Look below for the line containing "bygghandel. AB Karl Hedin har de" and the line containing "kombination med ett starkt lokalt"; repeat exactly those two lines and all lines between them, and nothing else.

==== Records supplied

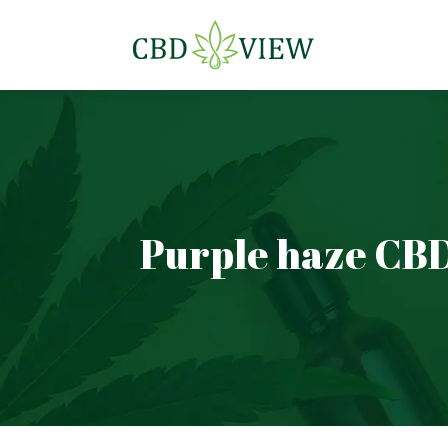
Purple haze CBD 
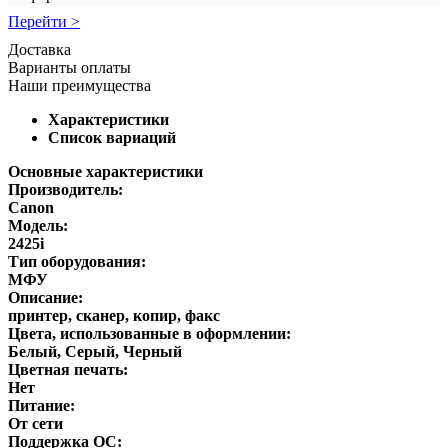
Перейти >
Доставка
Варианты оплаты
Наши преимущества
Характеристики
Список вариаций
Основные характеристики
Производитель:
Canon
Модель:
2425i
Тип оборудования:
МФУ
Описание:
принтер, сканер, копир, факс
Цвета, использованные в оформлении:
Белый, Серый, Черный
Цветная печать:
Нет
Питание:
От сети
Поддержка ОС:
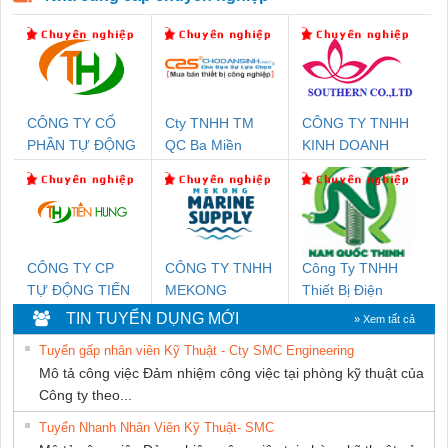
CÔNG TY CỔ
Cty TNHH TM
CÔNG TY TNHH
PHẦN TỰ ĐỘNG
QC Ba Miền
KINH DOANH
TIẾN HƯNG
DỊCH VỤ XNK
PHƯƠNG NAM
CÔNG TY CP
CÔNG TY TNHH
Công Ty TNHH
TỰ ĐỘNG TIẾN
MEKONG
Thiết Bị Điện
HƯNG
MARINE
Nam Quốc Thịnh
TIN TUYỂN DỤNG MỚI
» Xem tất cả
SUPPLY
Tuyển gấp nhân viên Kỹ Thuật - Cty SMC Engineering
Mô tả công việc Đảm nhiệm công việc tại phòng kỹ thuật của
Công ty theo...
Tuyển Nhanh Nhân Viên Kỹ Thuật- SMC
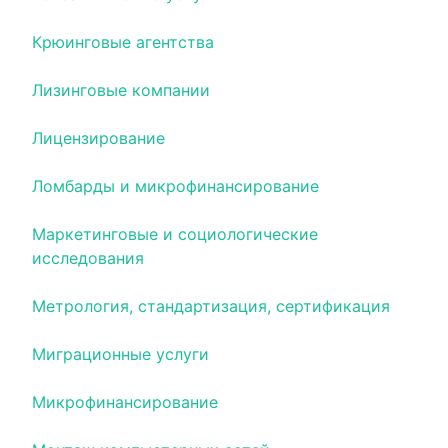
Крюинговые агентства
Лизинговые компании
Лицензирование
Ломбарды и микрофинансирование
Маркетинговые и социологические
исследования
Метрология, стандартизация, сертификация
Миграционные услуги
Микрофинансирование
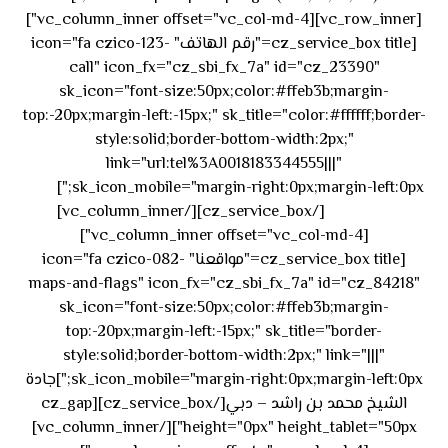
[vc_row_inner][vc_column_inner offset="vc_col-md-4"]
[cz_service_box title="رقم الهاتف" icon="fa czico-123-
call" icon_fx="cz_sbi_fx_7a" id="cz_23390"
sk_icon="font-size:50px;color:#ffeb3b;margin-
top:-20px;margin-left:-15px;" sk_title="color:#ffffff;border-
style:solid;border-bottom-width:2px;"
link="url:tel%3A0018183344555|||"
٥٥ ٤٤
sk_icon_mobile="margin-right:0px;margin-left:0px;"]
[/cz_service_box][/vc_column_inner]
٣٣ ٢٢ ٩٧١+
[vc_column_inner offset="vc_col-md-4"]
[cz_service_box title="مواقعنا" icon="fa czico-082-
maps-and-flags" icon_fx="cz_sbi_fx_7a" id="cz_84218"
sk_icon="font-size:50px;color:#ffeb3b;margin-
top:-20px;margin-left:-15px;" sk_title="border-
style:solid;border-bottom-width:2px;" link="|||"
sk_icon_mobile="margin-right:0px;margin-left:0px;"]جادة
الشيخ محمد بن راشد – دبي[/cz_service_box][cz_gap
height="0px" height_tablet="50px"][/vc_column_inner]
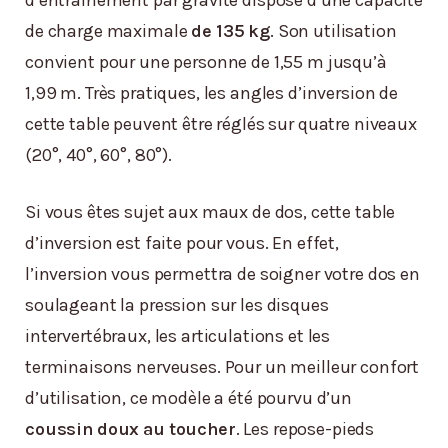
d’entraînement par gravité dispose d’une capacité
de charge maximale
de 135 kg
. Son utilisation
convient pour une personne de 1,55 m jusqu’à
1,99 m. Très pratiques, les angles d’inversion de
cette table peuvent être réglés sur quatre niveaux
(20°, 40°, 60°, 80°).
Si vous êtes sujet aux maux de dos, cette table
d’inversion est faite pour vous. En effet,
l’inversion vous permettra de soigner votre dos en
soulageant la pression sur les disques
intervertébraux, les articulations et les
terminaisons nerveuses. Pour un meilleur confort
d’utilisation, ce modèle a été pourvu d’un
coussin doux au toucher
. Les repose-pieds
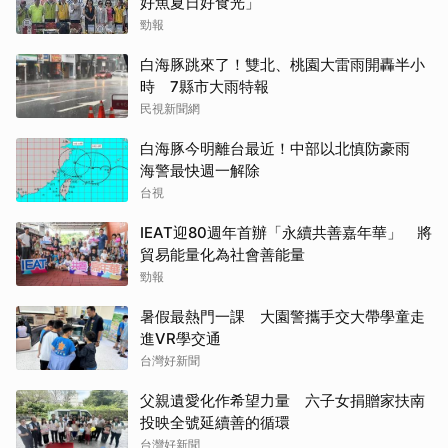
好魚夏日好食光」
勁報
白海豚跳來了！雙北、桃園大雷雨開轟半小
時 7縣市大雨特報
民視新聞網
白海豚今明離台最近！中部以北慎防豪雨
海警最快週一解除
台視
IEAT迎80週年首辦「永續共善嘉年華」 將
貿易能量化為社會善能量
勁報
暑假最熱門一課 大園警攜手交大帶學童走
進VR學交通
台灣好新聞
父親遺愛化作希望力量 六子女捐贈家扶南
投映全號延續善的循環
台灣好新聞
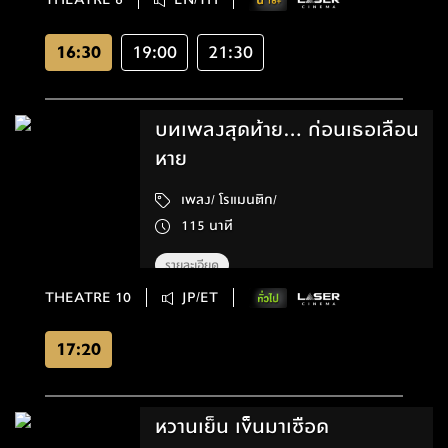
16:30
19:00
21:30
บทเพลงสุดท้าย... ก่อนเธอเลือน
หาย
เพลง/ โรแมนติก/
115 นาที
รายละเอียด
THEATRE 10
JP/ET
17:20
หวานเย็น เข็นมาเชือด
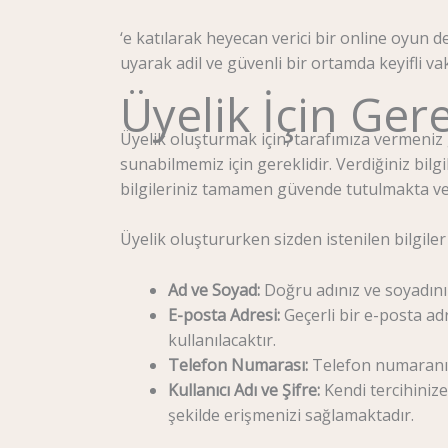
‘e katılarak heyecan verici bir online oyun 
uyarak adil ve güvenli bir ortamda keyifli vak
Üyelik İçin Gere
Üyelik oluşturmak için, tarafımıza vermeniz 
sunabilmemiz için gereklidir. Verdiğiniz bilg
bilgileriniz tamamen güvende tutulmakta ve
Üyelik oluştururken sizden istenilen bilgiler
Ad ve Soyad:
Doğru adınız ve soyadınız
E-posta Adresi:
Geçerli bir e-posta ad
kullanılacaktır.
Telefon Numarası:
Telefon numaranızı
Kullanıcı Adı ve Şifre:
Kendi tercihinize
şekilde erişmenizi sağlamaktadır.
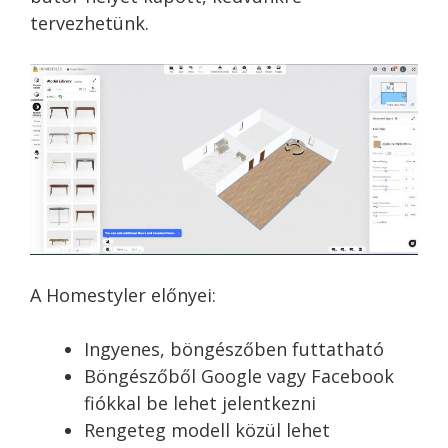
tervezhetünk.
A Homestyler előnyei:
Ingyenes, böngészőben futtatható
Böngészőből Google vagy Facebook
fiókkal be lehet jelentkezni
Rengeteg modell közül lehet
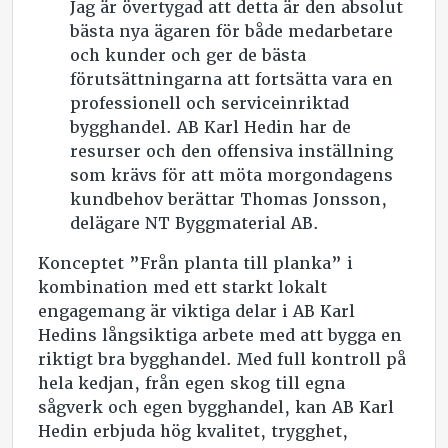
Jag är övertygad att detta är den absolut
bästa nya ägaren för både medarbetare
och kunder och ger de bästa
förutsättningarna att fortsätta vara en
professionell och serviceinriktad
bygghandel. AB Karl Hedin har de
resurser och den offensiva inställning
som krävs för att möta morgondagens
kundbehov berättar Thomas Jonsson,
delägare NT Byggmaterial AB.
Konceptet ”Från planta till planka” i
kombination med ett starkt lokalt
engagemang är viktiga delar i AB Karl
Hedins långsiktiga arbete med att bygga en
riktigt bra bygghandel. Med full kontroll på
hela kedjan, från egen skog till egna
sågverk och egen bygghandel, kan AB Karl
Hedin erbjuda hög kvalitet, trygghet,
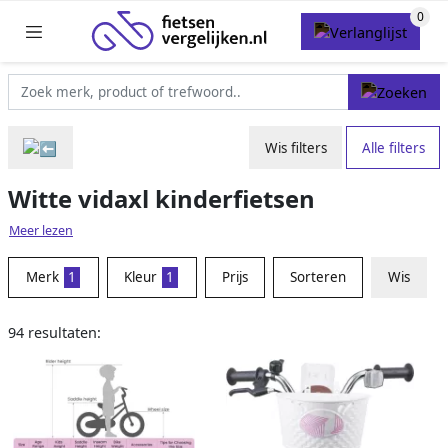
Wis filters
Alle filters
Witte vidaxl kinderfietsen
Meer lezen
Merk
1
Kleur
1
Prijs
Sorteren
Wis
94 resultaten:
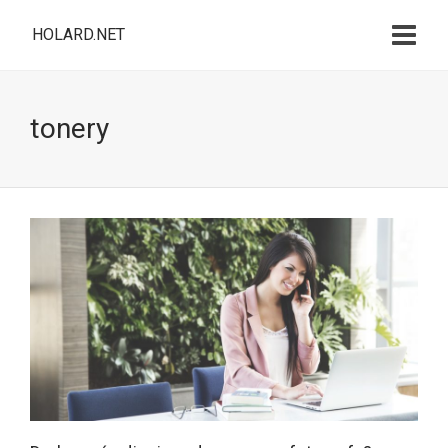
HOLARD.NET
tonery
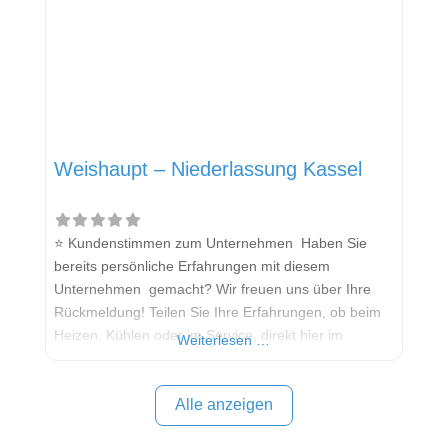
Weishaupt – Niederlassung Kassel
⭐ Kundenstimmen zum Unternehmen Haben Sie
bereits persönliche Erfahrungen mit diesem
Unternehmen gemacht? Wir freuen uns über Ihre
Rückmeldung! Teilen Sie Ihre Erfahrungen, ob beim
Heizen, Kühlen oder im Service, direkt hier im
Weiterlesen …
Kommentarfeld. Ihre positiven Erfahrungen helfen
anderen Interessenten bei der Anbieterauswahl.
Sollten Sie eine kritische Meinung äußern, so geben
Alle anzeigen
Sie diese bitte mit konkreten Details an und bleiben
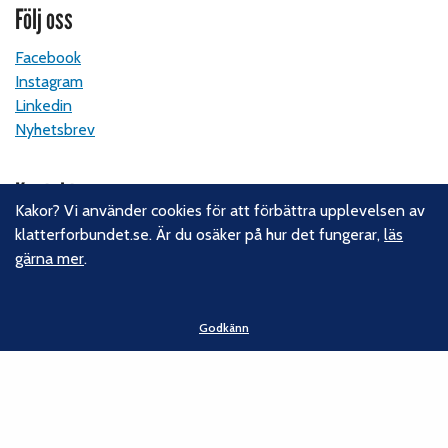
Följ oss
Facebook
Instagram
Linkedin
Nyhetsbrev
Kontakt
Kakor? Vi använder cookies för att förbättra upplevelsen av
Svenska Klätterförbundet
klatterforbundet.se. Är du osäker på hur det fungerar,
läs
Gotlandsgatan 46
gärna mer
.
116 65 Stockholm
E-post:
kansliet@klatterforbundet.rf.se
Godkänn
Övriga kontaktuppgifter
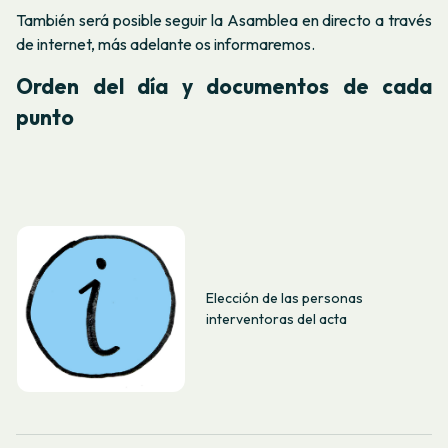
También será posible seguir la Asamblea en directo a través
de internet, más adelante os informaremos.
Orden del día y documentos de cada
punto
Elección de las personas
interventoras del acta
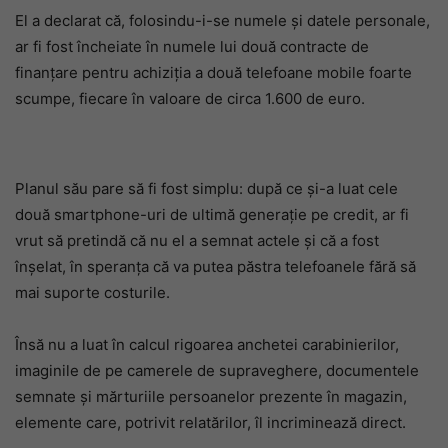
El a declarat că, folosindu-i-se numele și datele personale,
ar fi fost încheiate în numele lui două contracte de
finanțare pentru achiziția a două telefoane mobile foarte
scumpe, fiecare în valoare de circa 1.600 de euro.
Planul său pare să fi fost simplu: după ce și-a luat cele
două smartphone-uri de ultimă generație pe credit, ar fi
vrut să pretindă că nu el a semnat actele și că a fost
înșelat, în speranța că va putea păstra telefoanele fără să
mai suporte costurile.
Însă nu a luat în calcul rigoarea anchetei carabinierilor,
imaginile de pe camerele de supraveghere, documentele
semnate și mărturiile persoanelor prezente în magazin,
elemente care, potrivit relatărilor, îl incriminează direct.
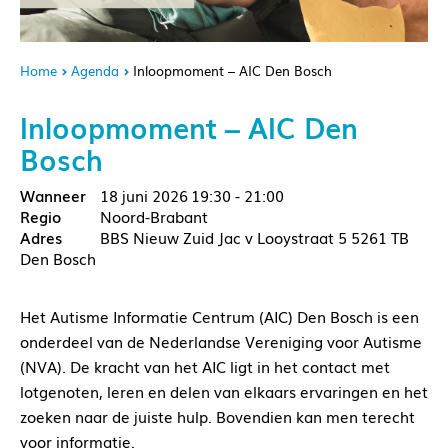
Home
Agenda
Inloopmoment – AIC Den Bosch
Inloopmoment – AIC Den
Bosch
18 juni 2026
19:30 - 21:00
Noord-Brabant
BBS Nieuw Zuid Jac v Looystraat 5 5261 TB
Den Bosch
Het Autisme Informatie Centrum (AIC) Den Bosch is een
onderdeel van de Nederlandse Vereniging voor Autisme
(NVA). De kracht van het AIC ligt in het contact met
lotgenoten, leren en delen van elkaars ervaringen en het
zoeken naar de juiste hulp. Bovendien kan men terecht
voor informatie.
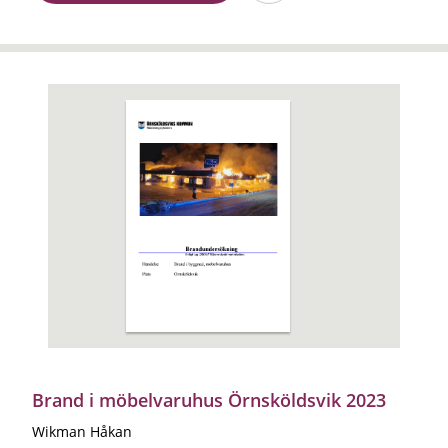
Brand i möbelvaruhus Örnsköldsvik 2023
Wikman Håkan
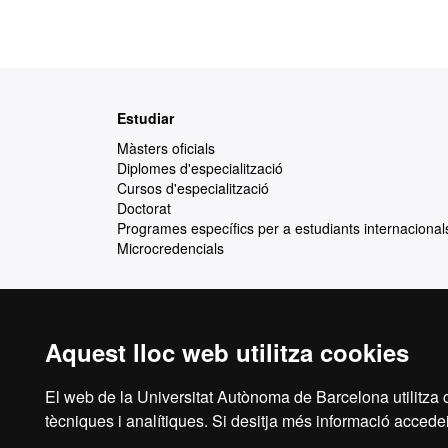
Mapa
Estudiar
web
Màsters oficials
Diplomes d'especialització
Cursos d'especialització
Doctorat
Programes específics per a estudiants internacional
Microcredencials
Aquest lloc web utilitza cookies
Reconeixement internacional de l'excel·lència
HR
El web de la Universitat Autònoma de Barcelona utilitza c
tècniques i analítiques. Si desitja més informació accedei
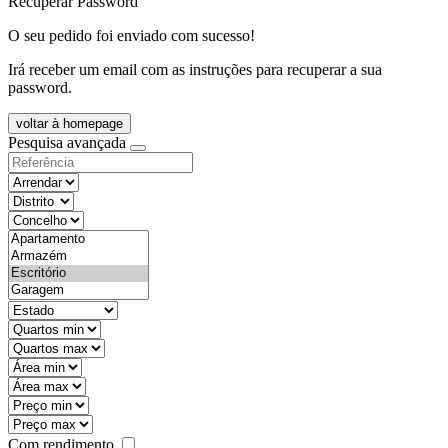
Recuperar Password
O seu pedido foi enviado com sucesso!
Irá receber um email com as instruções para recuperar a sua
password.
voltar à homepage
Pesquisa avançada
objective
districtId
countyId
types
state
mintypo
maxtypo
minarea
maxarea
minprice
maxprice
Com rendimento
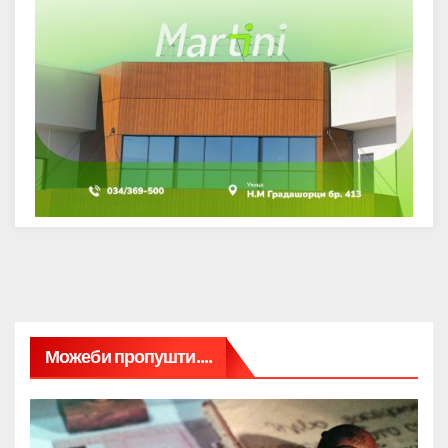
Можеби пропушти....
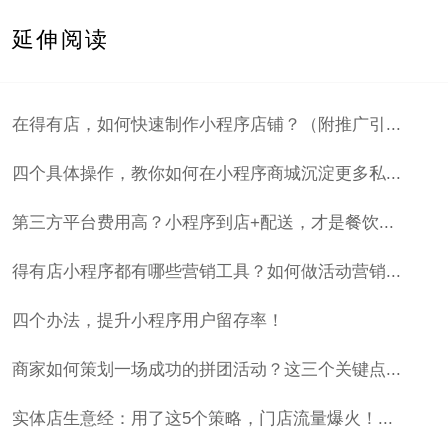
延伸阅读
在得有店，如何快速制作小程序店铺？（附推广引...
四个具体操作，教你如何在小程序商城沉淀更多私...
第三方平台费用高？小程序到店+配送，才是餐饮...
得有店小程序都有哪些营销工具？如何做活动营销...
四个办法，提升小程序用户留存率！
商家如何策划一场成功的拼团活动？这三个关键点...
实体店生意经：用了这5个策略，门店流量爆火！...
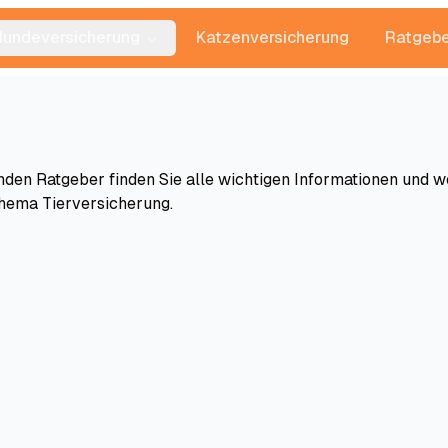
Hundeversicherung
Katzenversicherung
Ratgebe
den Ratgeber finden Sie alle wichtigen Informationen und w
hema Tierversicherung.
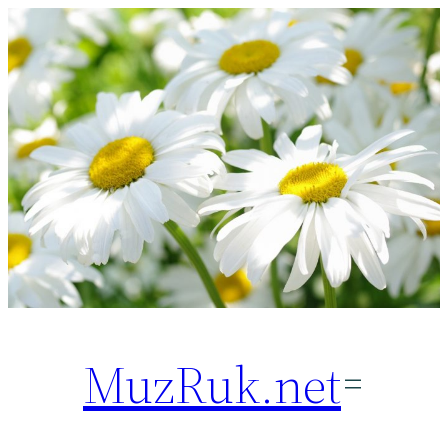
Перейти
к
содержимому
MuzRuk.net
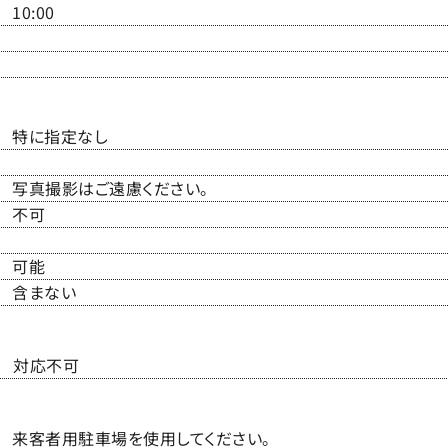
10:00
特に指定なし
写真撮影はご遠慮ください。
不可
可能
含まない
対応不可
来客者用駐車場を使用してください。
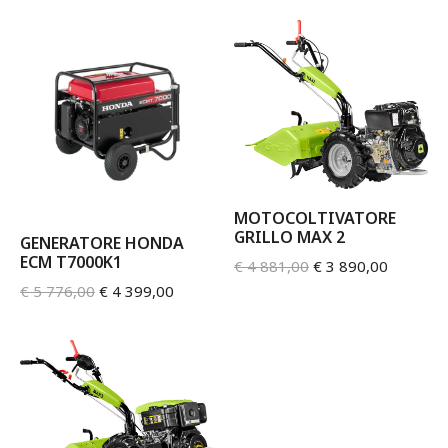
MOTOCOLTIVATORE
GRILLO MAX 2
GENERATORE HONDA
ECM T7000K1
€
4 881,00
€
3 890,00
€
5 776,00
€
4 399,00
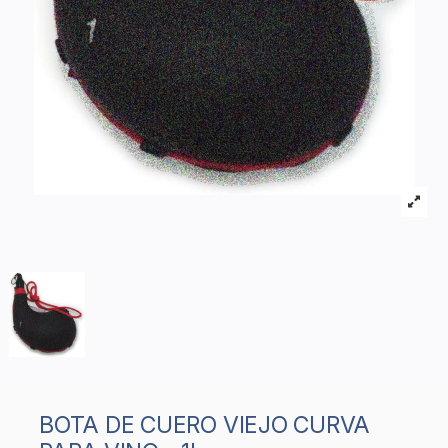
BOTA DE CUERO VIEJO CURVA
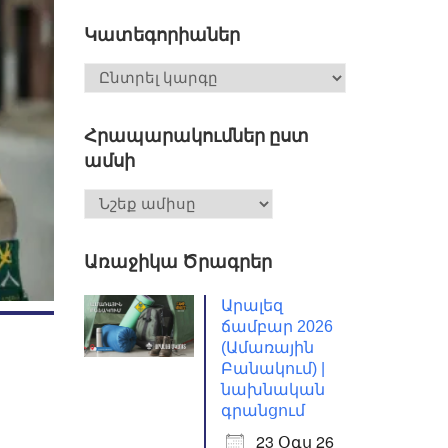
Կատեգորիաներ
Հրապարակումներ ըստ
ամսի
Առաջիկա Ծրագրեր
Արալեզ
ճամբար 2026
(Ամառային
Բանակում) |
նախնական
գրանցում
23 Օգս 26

========

= Result =
bygghandel. AB Karl Hedin har de
resurser och den offensiva inställning
som krävs för att möta morgondagens
kundbehov berättar Thomas Jonsson,
delägare NT Byggmaterial AB.
Konceptet ”Från planta till planka” i
kombination med ett starkt lokalt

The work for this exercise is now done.